Pre-eclampsia is a condition that affects some pregnant women, usually during the second half of pregnancy or soon after their baby is delivered. Without treatment, pre-eclampsia could lead to a number of serious conditions, including high blood pressure, fits (eclampsia), organ failure and stroke. In some cases these complications can be fatal to the mother and the unborn child.

According to the NHS, mild pre-eclampsia affects up to 6% of pregnancies, with severe cases developing in 1 to 2%.

Currently, thousands of women stay in hospital for more than 3 days being monitored for pre-eclampsia. However, the NHS have developed a test that can provide results on the same day.
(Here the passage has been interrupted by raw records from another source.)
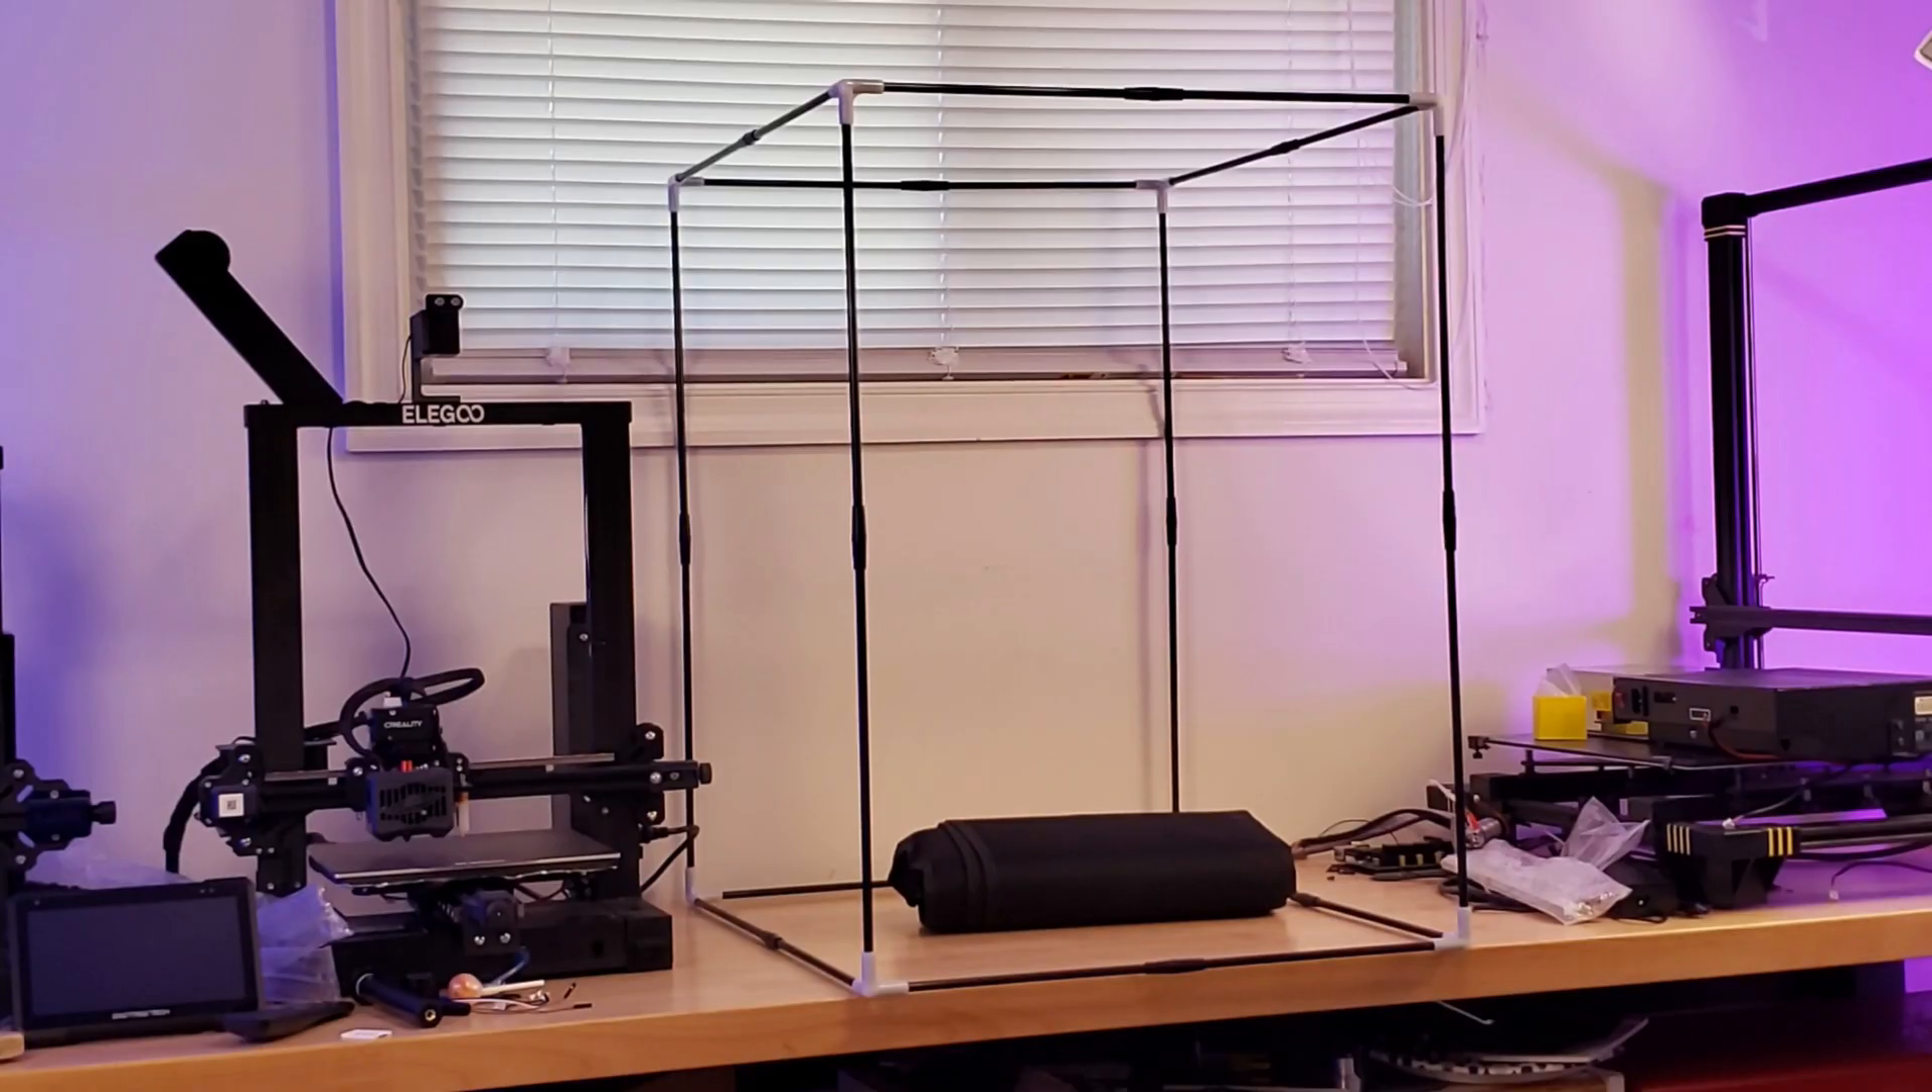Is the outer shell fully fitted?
No.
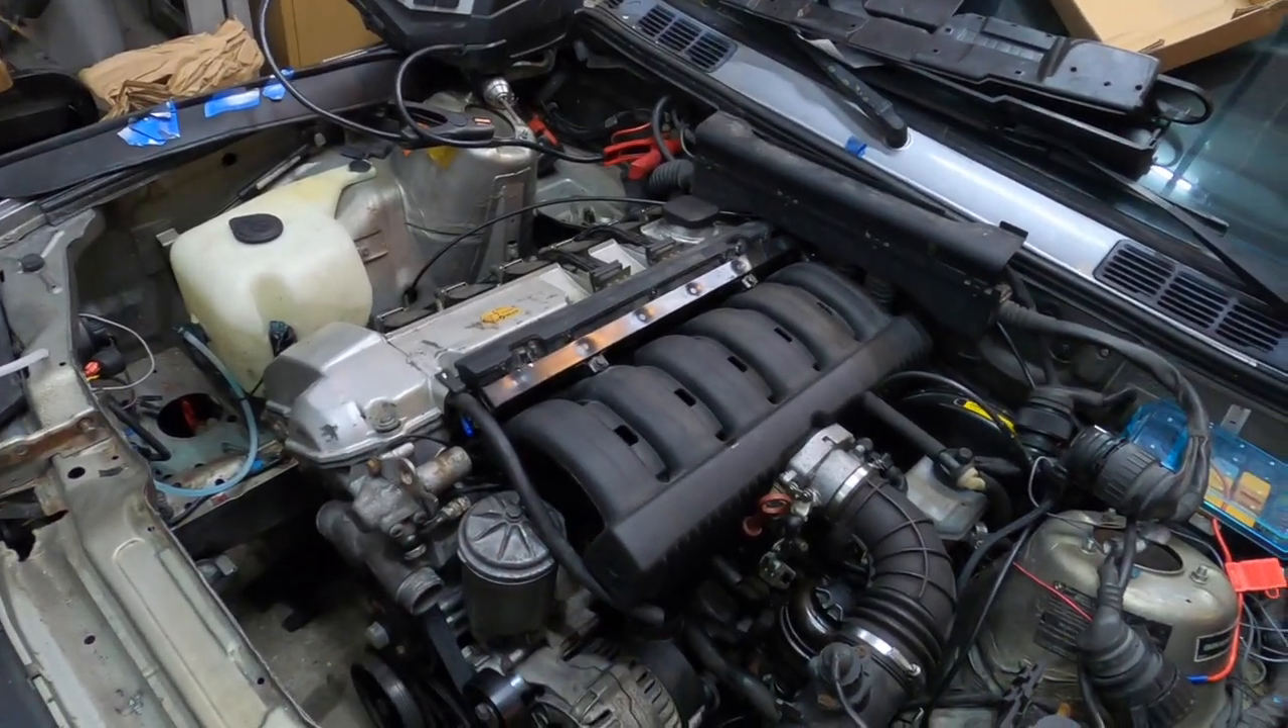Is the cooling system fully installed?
No.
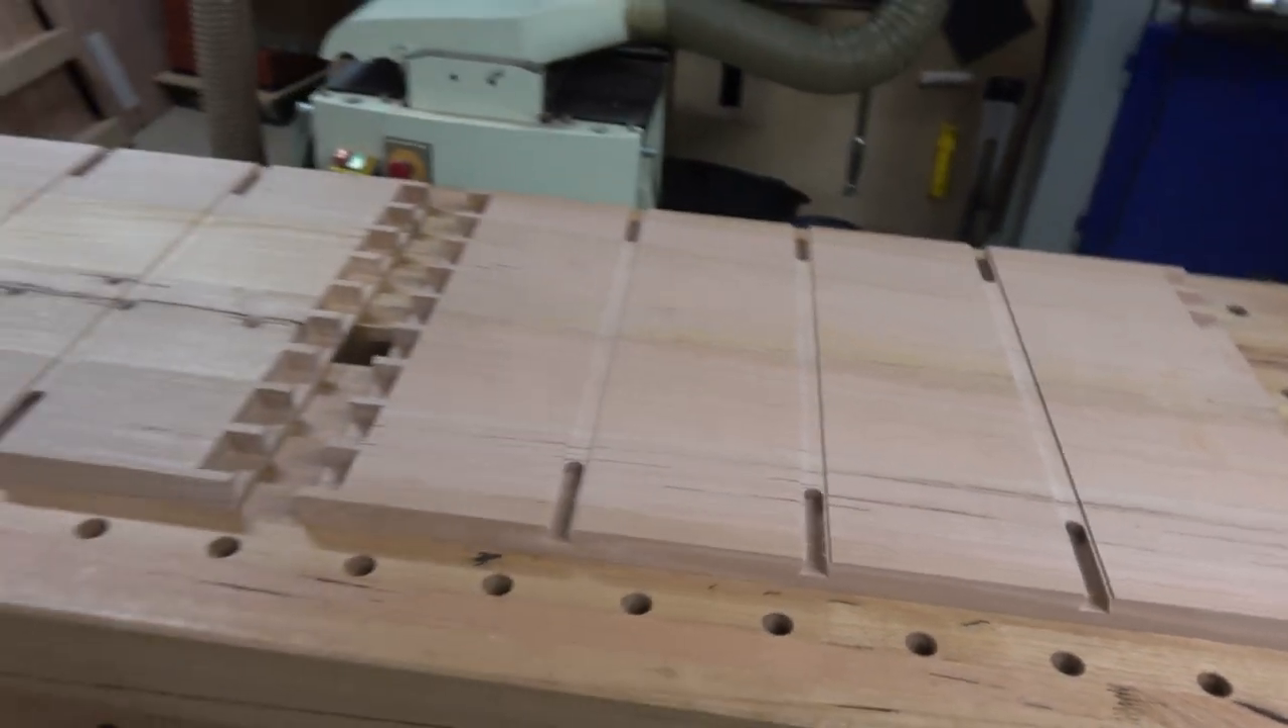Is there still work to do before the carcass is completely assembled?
Yes.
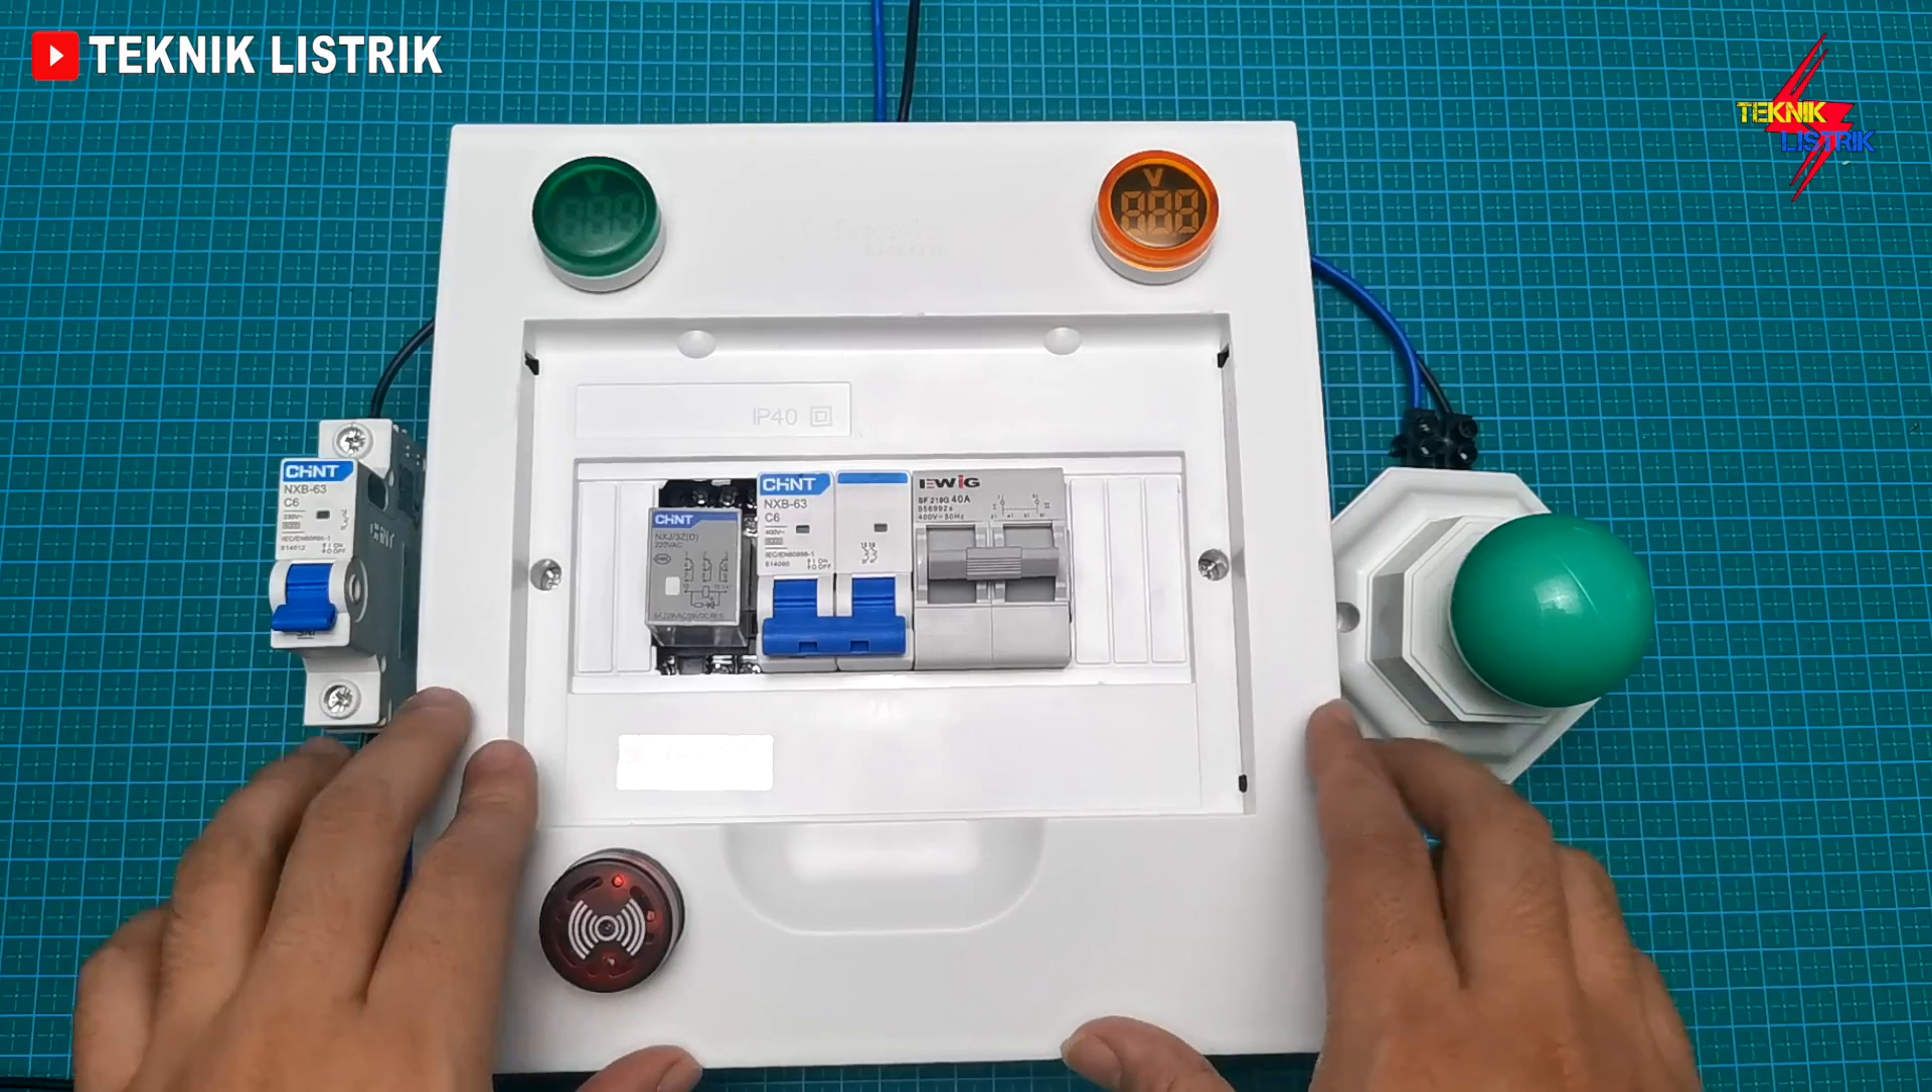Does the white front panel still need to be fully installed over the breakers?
No.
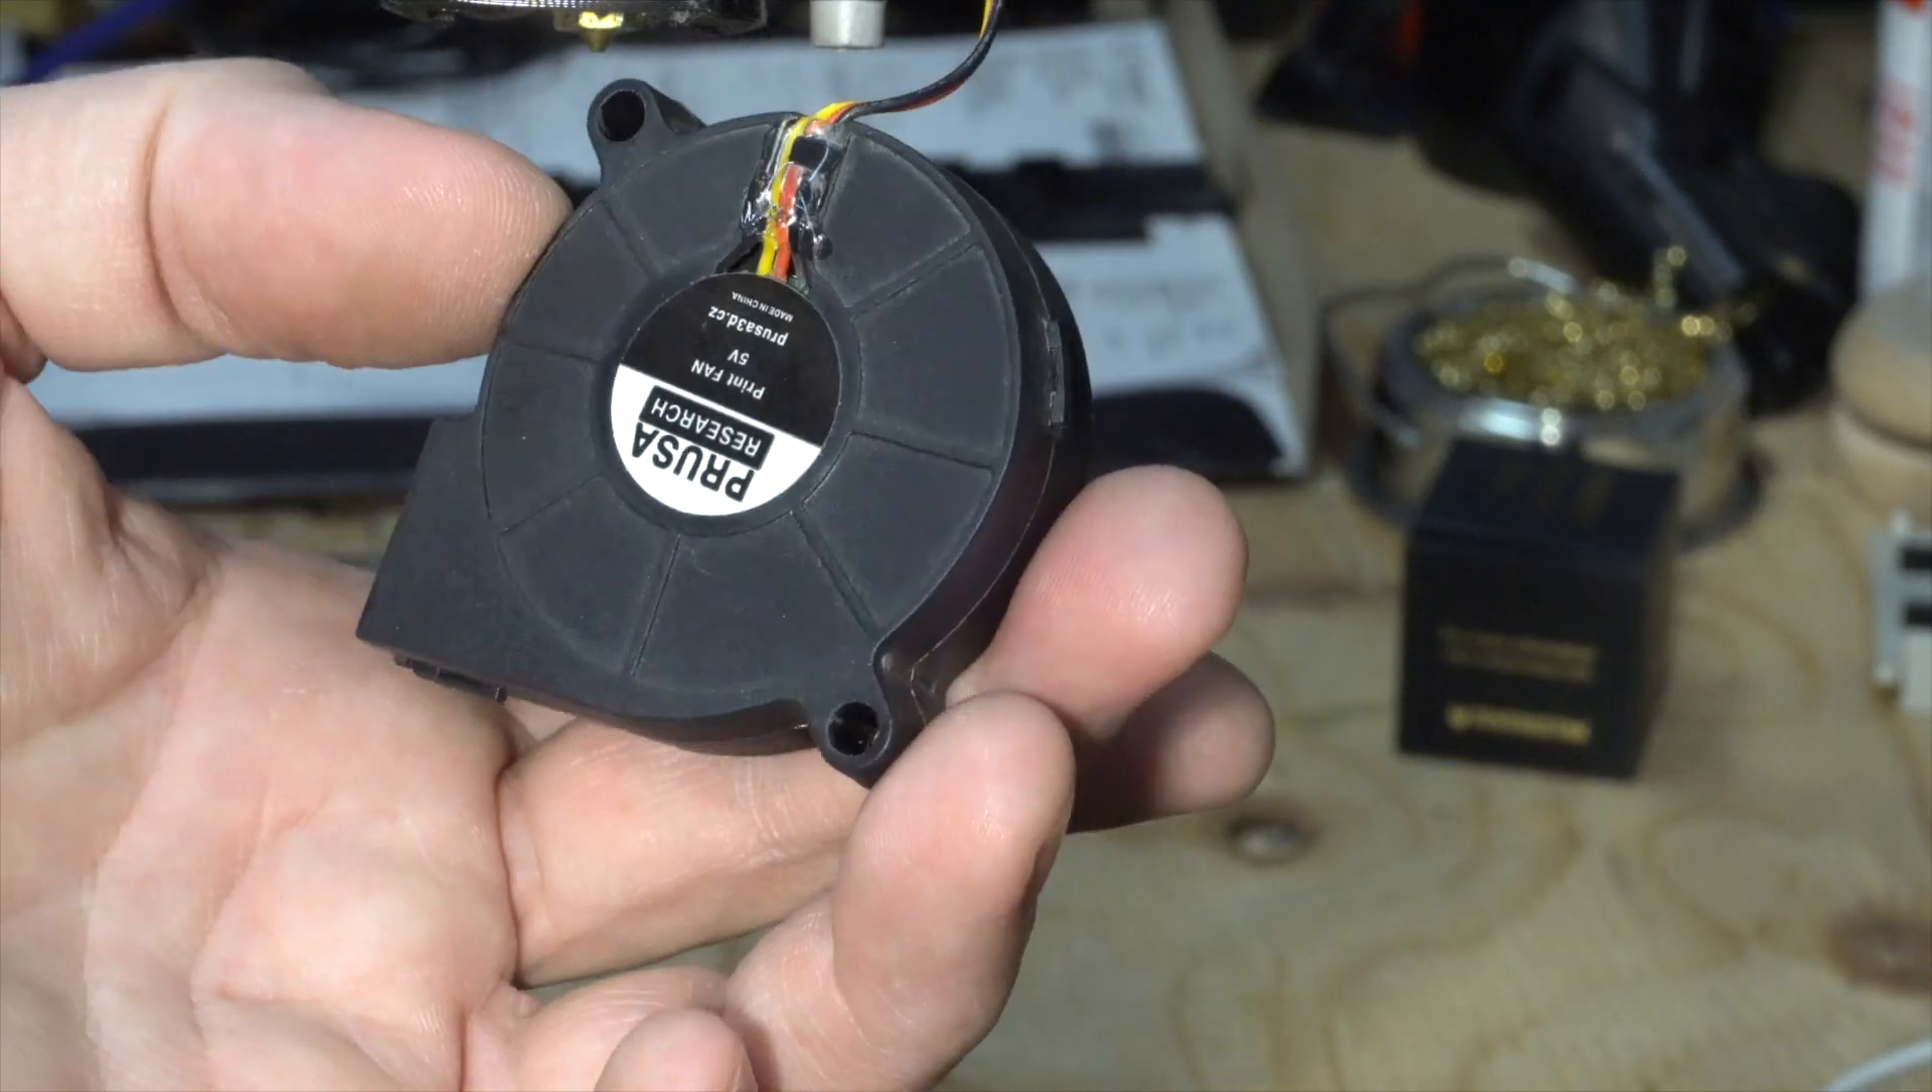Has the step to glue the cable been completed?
Yes.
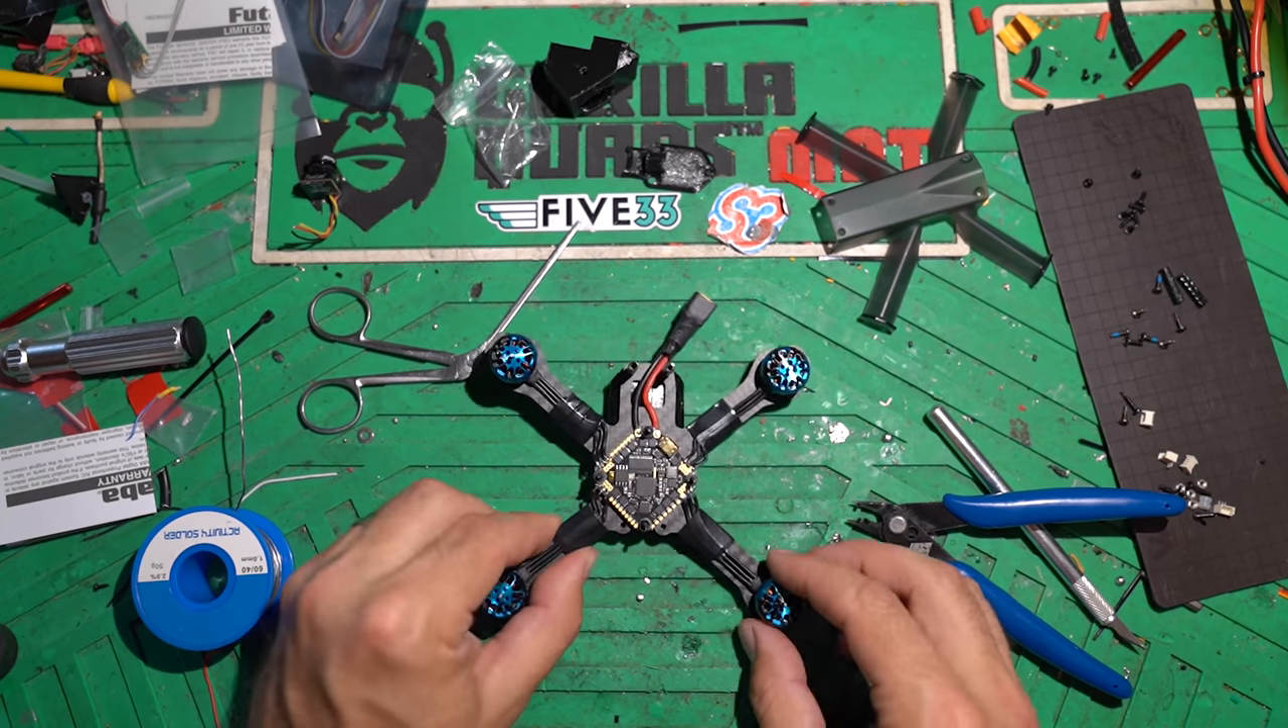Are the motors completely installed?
Yes.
Women who show symptoms such as high blood pressure, headache, and protein in the urine will have a sample of blood taken in which doctors will look for a protein called placental growth factor (PLGF). If PLGF levels are high, they are unlikely to have pre-eclampsis and they can return home. If PLGF levels are low, further tests can be carried out to confirm the diagnosis and any necessary treatment initiated.

The NHS will be rolling out the new test to speed up diagnosis and reassure soon-to-be mothers. This will come as relief to not only the mothers who won’t have to stay in hospital for longer than needed but also lessen the burden on healthcare services.

Three quarters of maternity units in England are now using the test, in the hopes that the test will become available nationwide within two years.